Memecah ketegangan dari kemunculan dua pasangan calon (paslon) maka muncul tiga nomor urut paslon. Mewujudkan ini perlu manuver handal terutama dalam urusan melerai potensi konfrontatif keras antar pendukung.
Seorang Joko Widodo atau Jokowi tentu paham, pengalaman masa lalu pilpresnya, menyisakan debat panjang para simpatisan sepanjang masa kepemimpinannya (baca: cebong versus kampret).
Tiga kubu capres, akhirnya melunakan ketegangan kontestasi.
Sekarang tinggal memikirkan bagaimana pilpres satu putaran?
Dana pemilu cukup besar. Resesi ekonomi masih membayangi kehidupan rakyat.
Harga bahan pokok dan energi meningkat terus. Kalau saja pemerintah harus berhutang lagi untuk biaya pemilu, berapa lama lagi rakyat menanggung penderitaan?
Jokowi akhirnya "mengorbankan diri" demi sesuatu harapan besar. Reputasinya hancur gegara melakukan manuver-manuver politik tidak populer serta memainkan kendali pada ruang-ruang kebijakan, nota bene masih dalam kendali dirinya.
Pilpres dengan tiga capres digagas Jokowi itu untuk menebus kerisauan diri sebagai seorang pemimpin rakyat.
Konstalasi politik lebih memudar, seperti makan siang yang penuh keceriaan. Esok usai pesta, ada waktu dalam sisa masa kepemimpinannya untuk cuci piring kembali.
Para penikmat pesta akan lebih berdamai dengan pembagian kue-kue kekuasaannya.

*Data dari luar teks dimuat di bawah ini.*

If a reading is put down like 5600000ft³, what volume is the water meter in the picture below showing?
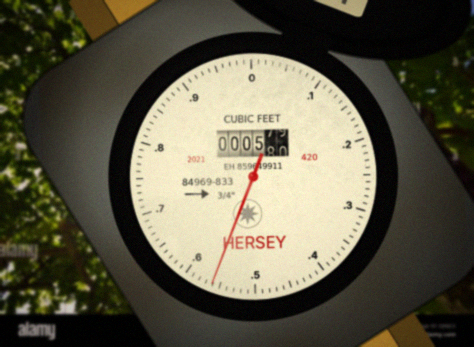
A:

Dan, Jokowi pun pensiun dalam keadaan tenang dengan kembali menjadi rakyat biasa, diam di kampung mengasuh cucu-cucu.
Semesta sejatinya adalah kehidupan damai. Tetapi tidak ada damai tanpa perang sebelumnya.
Konsekuensi berperang dalam ruang pilpres bagi Jokowi itu harus diambil karena cita-citanya hidup meraih kedamaian usai purna tugas memimpin bangsa ini.
Periodisasi terbatas dalam mengurus banyak hal, maka harus lahir pemimpin sejati meneruskan cita-cita kesejatian selaras semesta alam dan kuasa Sang Pencipta.